A “barriga d’água” é a esquistossomose, doença transmitida por caramujos que liberam larvas na água, comum em áreas com baixo saneamento e incidência de enchentes.

Ela diz ter relacionado o quadro à situação do local onde vive ao receber a visita de agentes de saúde preocupados com o resultado do exame. 

“Perguntaram se ela andava muito descalça e brincava aí na frente”, conta, apontando para uma área com água acumulada a poucos metros do esgoto. “Hoje, minha filha sabe que foi aí que ela pegou.”

Para Monteiro, da Fiocruz, é preciso fazer um alerta: se hoje doenças relacionadas ao saneamento inadequado já geram impacto, há risco da situação se agravar.

“Não vemos nada sendo feito que transforme as condições ambientais e urbanas no saneamento e, com isso, faça ter redução de agravos e internações”, afirma. 

“Vemos o oposto: a vulnerabilidade social está maior, com aumento do desemprego. É um quadro preocupante que pode se agravar com a introdução de novas doenças transmitidas por insetos.”

Ele cita como exemplo a febre do oropouche, que já circula no Brasil, mas ainda está restrita a algumas regiões.

Foi o mesmo que ocorreu nos últimos anos com chikungunya e zika, transmitidas pelo mosquito Aedes aegypti.

Segundo Luciano Pamplona, da Universidade Federal do Ceará, embora ligada a vários outros fatores, essas doenças tendem a registrar mais casos em áreas de saneamento inadequado devido ao acúmulo de água, fator que favorece a reprodução dos mosquitos transmissores.
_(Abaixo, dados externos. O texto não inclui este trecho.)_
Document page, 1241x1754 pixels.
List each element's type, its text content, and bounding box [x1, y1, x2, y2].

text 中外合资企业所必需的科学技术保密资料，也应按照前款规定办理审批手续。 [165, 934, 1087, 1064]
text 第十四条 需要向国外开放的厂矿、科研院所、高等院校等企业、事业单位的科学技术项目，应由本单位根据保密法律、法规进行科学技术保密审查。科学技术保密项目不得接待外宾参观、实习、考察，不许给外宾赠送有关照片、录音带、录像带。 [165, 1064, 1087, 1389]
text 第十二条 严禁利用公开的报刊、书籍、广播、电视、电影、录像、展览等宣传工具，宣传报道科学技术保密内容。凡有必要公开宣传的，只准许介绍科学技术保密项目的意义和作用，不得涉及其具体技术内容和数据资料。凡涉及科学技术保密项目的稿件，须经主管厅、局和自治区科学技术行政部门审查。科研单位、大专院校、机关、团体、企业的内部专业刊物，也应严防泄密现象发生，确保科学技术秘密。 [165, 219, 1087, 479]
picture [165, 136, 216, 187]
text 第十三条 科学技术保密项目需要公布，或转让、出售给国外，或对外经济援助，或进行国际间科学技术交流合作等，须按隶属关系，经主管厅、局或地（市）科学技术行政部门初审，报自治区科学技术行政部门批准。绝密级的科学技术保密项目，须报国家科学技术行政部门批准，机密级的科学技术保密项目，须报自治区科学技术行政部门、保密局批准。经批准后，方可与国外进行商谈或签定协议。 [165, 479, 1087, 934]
Assim, se a oferta de água não for suficiente em determinada região (fazendo com que mais pessoas a mantenham em vasos e baldes), ou se houver lixo sem coleta (o que leva ao acúmulo de água), há mais chances de proliferação do vetor.

“A oferta de água deve ser não só em quantidade suficiente, mas também estar onde as pessoas precisam. Um exemplo é que no mesmo ano em que faltou água em São Paulo, 2015, a cidade teve uma epidemia de dengue.”
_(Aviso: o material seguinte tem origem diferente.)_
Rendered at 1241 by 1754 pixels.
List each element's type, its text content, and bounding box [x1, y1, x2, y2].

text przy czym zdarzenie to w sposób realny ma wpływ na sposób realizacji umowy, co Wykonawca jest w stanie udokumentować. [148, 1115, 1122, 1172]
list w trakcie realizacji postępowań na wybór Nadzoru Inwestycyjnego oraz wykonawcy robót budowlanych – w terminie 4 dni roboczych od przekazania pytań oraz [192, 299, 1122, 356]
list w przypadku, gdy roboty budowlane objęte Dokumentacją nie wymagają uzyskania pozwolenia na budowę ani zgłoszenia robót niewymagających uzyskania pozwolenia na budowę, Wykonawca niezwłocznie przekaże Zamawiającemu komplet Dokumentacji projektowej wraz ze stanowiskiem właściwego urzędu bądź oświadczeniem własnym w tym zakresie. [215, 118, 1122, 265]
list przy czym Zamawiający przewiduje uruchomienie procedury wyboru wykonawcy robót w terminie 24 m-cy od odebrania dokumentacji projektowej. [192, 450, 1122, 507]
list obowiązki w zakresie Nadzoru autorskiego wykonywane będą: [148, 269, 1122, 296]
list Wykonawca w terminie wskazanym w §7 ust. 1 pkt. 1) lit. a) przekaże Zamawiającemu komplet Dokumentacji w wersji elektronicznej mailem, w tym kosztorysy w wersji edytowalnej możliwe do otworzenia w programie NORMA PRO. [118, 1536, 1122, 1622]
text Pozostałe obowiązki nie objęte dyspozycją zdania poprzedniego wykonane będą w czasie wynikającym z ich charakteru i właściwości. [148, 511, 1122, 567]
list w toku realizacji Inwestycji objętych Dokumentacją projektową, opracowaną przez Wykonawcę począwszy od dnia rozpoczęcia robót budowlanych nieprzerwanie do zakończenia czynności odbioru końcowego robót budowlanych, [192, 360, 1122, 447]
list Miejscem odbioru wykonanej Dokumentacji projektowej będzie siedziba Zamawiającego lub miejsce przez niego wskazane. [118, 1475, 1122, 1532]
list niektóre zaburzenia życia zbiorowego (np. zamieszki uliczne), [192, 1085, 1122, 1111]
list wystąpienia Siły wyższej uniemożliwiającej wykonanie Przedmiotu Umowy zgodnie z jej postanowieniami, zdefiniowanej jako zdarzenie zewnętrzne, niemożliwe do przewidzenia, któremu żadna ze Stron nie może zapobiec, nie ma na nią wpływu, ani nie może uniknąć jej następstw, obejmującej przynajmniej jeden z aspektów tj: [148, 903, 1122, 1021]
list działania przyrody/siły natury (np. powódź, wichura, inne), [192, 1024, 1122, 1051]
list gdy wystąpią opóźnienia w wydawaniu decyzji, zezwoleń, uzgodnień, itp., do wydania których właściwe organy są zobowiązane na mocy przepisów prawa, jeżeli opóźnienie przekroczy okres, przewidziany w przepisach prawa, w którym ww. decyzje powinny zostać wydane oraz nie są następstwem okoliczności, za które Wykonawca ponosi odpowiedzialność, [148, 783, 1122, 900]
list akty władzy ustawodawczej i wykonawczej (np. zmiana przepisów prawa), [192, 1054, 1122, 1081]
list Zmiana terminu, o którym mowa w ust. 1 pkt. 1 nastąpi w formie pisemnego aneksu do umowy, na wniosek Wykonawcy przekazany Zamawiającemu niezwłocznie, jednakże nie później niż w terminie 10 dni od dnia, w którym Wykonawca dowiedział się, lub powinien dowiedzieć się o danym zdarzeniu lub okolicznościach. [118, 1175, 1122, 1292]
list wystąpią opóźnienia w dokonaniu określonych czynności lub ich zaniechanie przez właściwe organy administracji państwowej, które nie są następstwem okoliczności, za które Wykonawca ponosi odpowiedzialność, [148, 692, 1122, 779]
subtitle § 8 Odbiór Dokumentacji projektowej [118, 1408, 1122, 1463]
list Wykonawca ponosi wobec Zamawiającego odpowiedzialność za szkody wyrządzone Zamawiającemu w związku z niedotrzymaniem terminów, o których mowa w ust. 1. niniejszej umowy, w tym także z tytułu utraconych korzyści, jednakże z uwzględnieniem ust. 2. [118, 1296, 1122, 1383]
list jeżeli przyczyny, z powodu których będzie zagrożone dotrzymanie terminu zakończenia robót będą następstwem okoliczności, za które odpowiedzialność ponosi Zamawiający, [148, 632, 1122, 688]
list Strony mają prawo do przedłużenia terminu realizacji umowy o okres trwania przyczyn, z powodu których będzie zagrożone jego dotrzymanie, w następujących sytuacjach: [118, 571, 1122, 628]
A ausência de saneamento gera ainda impactos indiretos à saúde. Entre eles, Giatti, da USP, cita a desnutrição e a maior suscetibilidade a outras doenças.
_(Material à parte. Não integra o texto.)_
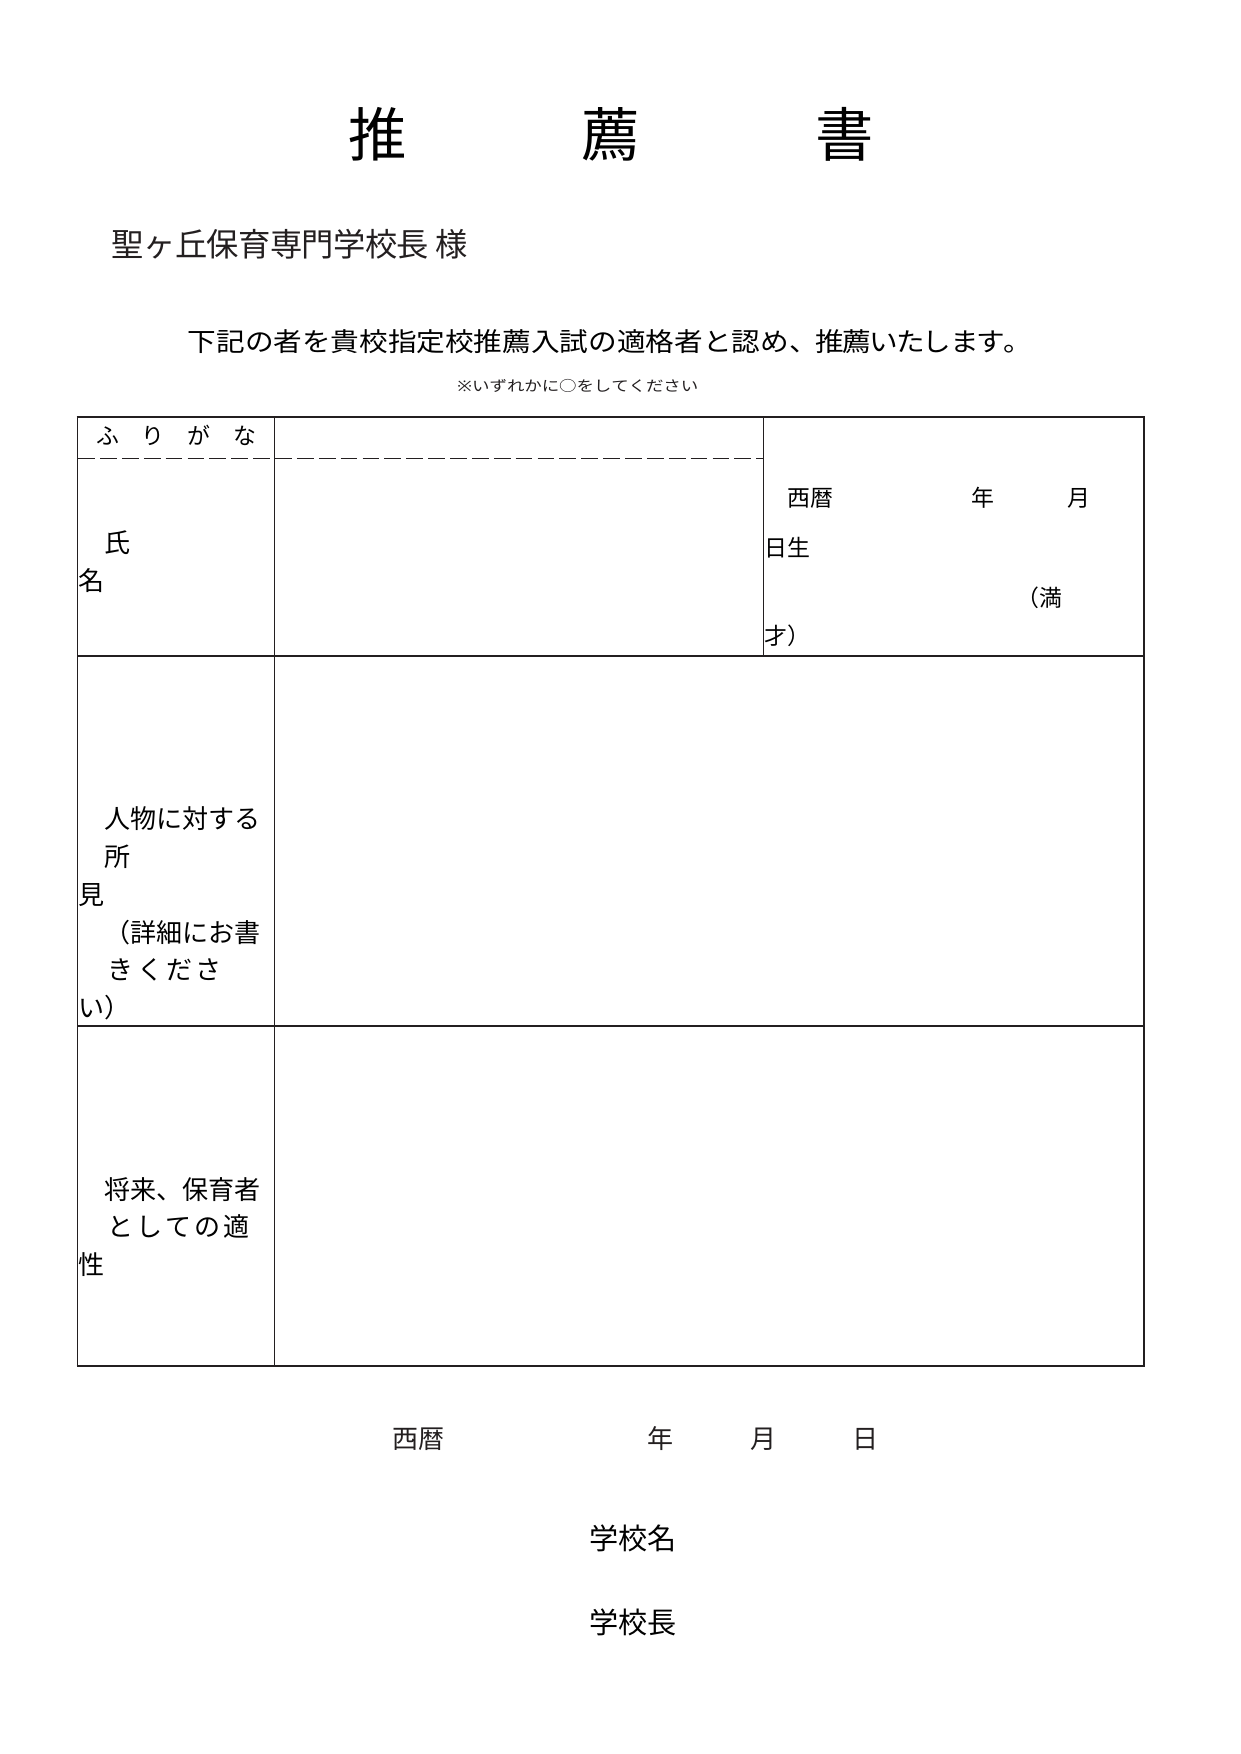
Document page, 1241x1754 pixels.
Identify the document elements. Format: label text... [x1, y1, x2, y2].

title 聖ヶ丘保育専門学校長 様 [111, 219, 1157, 266]
table_cell 氏 名 [78, 458, 274, 655]
table_cell [275, 657, 1143, 1025]
text 西暦 年 月 日 [341, 1418, 1157, 1456]
table_cell [275, 1027, 1143, 1365]
text 推 薦 書 [64, 89, 1157, 175]
text 学校長 ㊞ [64, 1600, 1157, 1642]
text ※いずれかに○をしてください [64, 375, 1091, 396]
table_header ふ り が な [78, 418, 274, 457]
table_cell [275, 458, 763, 655]
text 下記の者を貴校指定校推薦入試の適格者と認め、推薦いたします。 [64, 322, 1157, 359]
table_cell 人物に対する 所 見 （詳細にお書 きください） [78, 657, 274, 1025]
table_header 西暦 年 月 日生 （満 才） [764, 418, 1143, 655]
table_cell 将来、保育者 としての適性 [78, 1027, 274, 1365]
text 学校名 [64, 1516, 1157, 1558]
table_header [275, 418, 763, 457]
Outro exemplo é a chamada enteropatia ambiental, que surge quando pessoas que vivem em ambientes causadores de sucessivas infecções do trato digestivo têm mudanças fisiológicas que afetam a absorção de nutrientes.

SANEAMENTO NO BRASIL

 

Para Giatti, o cenário de exclusão faz com que haja poucos estudos sobre o tema. “É uma situação negligenciada, pouco estudada, e relegada a grupos de pobres, excluídos e marginalizados.”

Situação semelhante ocorre para a relação entre doenças e saneamento. Embora comprovada, há poucos estudos novos que apontem a dimensão do problema e seu impacto também em outras áreas, como o afastamento no trabalho e a consequente perda de produtividade e renda.

“É como se fosse um problema científico resolvido”, diz Giatti. “Fica por isso mesmo.”

Doenças relacionadas ao saneamento inadequado

O que é
Doenças cuja forma de transmissão, controle e prevenção é relacionada ao ambiente e à ausência ou insuficiência de serviços de saneamento básico, como acesso à rede de água e esgoto

487.726
foi o total de internações por essas doenças em 2018

533.884
foi o total de procedimentos ambulatoriais em hospitais

R$ 216,8 mi/ano
é a média de gastos no SUS com internações por essas doenças nos últimos anos. Valor deve ser maior, pois não considera atendimentos em unidades básicas de saúde, que respondem pela maioria


R$ 192,5 milhões
foi o total de gastos no SUS em 2018*

* Valor gasto com internações teve queda em comparação a últimos anos —o que especialistas atribuem não à melhora no saneamento, mas ao aumento da oferta de equipes de atenção básica no SUS, o que ajuda a evitar agravamento dos casos.